Text passage:
▼▼▼

What is Klebsiella oxytoca (Klebsiella oxytoca bacterium)?

From the Guidelines

Klebsiella oxytoca infections should be treated with carbapenems, such as meropenem 1g IV every 8 hours, due to the high risk of antibiotic resistance, including production of extended-spectrum beta-lactamases (ESBLs) 1.

Treatment Considerations

When treating K. oxytoca infections, it is essential to consider the potential for antibiotic resistance. The use of third-generation cephalosporins, such as ceftriaxone, and fluoroquinolones, such as ciprofloxacin, may not be effective against ESBL-producing strains 1.

• Carbapenems, such as meropenem, are often the treatment of choice for ESBL-producing K. oxytoca infections.
• Antibiotic susceptibility testing is crucial to guide appropriate therapy and ensure the best possible outcomes.
• Infection control measures, including hand hygiene and contact precautions, are vital to prevent the spread of this organism in healthcare settings.

▲▲▲

Your assignment:
Extract the part of the passage on Klebsiella oxytoca that begins at the words "When treating K." and stops after "K. oxytoca infections.". None of these lines are needed.

(Dataset lines)
▼▼▼

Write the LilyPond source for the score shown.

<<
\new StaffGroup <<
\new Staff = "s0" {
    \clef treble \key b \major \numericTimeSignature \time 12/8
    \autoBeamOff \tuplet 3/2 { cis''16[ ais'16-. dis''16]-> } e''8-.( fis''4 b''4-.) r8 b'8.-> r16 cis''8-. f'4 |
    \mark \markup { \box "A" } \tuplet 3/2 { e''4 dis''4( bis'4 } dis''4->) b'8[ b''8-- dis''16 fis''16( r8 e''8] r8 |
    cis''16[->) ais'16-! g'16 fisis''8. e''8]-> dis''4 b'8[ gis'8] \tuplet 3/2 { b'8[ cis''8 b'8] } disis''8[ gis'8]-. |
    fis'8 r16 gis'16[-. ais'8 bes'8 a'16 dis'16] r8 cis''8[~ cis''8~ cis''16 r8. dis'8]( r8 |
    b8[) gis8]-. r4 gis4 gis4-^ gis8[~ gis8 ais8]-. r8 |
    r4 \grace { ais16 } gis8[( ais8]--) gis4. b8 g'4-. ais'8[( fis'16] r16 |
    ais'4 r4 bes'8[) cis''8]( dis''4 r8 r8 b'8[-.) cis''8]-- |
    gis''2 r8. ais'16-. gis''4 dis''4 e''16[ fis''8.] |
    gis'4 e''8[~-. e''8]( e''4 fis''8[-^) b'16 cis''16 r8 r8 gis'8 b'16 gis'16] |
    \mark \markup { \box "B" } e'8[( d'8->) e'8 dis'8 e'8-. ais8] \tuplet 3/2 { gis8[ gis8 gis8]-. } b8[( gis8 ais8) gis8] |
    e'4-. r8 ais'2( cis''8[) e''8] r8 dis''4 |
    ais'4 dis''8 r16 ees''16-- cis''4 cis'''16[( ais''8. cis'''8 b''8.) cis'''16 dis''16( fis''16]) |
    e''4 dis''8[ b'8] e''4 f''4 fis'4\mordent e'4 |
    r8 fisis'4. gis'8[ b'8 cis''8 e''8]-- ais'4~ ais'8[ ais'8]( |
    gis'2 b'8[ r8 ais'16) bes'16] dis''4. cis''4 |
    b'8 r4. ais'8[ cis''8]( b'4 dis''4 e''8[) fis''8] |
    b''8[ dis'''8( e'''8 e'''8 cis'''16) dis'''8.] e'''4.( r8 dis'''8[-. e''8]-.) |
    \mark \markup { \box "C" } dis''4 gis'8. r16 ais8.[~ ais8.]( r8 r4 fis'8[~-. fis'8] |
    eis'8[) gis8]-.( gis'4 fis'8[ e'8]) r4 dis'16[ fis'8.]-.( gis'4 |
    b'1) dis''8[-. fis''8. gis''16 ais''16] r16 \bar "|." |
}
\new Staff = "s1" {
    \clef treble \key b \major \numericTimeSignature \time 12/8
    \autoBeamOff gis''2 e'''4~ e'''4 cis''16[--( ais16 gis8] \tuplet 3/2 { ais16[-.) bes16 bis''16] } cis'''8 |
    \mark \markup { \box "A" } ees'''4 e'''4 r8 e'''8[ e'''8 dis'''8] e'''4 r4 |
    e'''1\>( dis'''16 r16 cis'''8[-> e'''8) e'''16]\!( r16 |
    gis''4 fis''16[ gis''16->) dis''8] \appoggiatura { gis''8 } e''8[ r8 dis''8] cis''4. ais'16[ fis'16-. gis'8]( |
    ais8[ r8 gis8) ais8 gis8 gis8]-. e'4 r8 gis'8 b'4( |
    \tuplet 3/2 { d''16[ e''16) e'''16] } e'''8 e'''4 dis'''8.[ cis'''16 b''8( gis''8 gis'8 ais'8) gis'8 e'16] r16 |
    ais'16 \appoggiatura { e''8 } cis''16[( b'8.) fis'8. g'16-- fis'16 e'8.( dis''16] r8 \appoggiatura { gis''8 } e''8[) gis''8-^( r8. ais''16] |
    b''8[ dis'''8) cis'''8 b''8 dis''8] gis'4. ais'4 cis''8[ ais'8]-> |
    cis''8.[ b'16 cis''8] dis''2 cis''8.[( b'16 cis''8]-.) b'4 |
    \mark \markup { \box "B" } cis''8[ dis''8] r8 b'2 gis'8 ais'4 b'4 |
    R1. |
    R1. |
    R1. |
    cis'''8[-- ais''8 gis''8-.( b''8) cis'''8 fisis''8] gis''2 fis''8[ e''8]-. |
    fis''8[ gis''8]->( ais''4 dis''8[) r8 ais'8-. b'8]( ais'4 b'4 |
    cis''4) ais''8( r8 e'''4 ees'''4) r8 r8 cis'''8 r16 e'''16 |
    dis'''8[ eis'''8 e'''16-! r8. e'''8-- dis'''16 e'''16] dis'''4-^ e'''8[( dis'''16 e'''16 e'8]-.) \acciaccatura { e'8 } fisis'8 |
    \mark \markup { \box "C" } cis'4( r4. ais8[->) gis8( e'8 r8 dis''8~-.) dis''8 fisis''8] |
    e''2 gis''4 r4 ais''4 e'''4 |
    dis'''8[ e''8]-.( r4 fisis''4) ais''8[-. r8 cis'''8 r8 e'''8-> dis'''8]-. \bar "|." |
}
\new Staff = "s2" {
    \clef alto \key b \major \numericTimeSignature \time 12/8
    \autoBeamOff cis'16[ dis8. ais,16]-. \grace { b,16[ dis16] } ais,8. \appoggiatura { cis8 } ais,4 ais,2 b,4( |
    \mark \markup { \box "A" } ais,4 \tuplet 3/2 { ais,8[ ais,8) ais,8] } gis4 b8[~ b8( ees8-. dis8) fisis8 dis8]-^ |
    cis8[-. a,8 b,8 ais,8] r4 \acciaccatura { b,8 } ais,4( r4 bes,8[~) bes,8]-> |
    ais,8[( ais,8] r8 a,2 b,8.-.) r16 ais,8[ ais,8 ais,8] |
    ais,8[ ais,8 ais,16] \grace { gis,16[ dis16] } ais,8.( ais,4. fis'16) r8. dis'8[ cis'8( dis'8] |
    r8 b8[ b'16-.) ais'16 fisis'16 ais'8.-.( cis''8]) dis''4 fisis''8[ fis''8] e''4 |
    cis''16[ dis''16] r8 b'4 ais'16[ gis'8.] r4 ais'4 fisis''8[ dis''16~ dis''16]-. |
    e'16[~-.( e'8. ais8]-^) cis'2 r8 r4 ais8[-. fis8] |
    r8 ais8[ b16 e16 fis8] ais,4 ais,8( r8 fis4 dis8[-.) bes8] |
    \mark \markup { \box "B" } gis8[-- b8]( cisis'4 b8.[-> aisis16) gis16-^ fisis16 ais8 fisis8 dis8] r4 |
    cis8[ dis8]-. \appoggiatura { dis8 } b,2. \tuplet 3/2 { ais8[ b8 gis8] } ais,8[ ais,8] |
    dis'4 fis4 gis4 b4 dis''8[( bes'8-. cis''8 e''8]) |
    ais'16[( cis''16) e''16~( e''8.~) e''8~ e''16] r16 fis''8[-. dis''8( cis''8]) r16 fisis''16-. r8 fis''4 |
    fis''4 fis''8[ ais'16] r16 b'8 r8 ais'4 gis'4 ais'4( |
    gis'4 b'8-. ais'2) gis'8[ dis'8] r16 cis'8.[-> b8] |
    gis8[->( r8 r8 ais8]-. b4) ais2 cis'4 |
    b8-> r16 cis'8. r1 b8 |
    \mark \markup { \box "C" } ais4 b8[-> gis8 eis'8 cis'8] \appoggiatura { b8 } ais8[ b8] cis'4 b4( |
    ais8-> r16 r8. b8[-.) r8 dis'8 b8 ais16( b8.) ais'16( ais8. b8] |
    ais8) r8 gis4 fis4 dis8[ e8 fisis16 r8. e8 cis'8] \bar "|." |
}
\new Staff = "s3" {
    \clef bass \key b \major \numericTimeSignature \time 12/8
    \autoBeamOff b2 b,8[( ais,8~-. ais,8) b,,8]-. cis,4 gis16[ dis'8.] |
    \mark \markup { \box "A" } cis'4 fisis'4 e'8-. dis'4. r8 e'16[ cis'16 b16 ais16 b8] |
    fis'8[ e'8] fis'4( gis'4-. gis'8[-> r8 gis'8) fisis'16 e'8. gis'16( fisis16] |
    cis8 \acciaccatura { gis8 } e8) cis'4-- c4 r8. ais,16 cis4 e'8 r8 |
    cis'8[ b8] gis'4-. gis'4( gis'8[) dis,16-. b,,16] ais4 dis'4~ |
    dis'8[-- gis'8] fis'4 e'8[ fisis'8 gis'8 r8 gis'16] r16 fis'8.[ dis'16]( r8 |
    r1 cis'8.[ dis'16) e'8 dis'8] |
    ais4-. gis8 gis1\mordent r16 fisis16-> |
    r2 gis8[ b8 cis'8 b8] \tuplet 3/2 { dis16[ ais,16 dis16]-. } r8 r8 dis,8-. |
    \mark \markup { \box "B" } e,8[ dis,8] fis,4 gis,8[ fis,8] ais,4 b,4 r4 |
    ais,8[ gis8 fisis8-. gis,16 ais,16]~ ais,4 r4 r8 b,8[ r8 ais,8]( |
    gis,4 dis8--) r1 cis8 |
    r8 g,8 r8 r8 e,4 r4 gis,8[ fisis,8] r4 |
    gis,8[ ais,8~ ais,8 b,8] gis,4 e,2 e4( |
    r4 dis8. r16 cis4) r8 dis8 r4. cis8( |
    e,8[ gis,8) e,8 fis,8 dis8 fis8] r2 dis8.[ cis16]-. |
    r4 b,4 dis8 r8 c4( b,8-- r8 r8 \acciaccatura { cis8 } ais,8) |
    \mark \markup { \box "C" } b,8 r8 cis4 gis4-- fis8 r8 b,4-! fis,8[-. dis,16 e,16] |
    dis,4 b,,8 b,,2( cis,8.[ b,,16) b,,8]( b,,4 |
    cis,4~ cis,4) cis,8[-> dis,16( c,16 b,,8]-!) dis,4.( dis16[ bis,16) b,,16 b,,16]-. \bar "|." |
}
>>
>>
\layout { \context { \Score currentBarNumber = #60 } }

▲▲▲

Written response:
When treating K. oxytoca infections, it is essential to consider the potential for antibiotic resistance. The use of third-generation cephalosporins, such as ceftriaxone, and fluoroquinolones, such as ciprofloxacin, may not be effective against ESBL-producing strains 1.

• Carbapenems, such as meropenem, are often the treatment of choice for ESBL-producing K. oxytoca infections.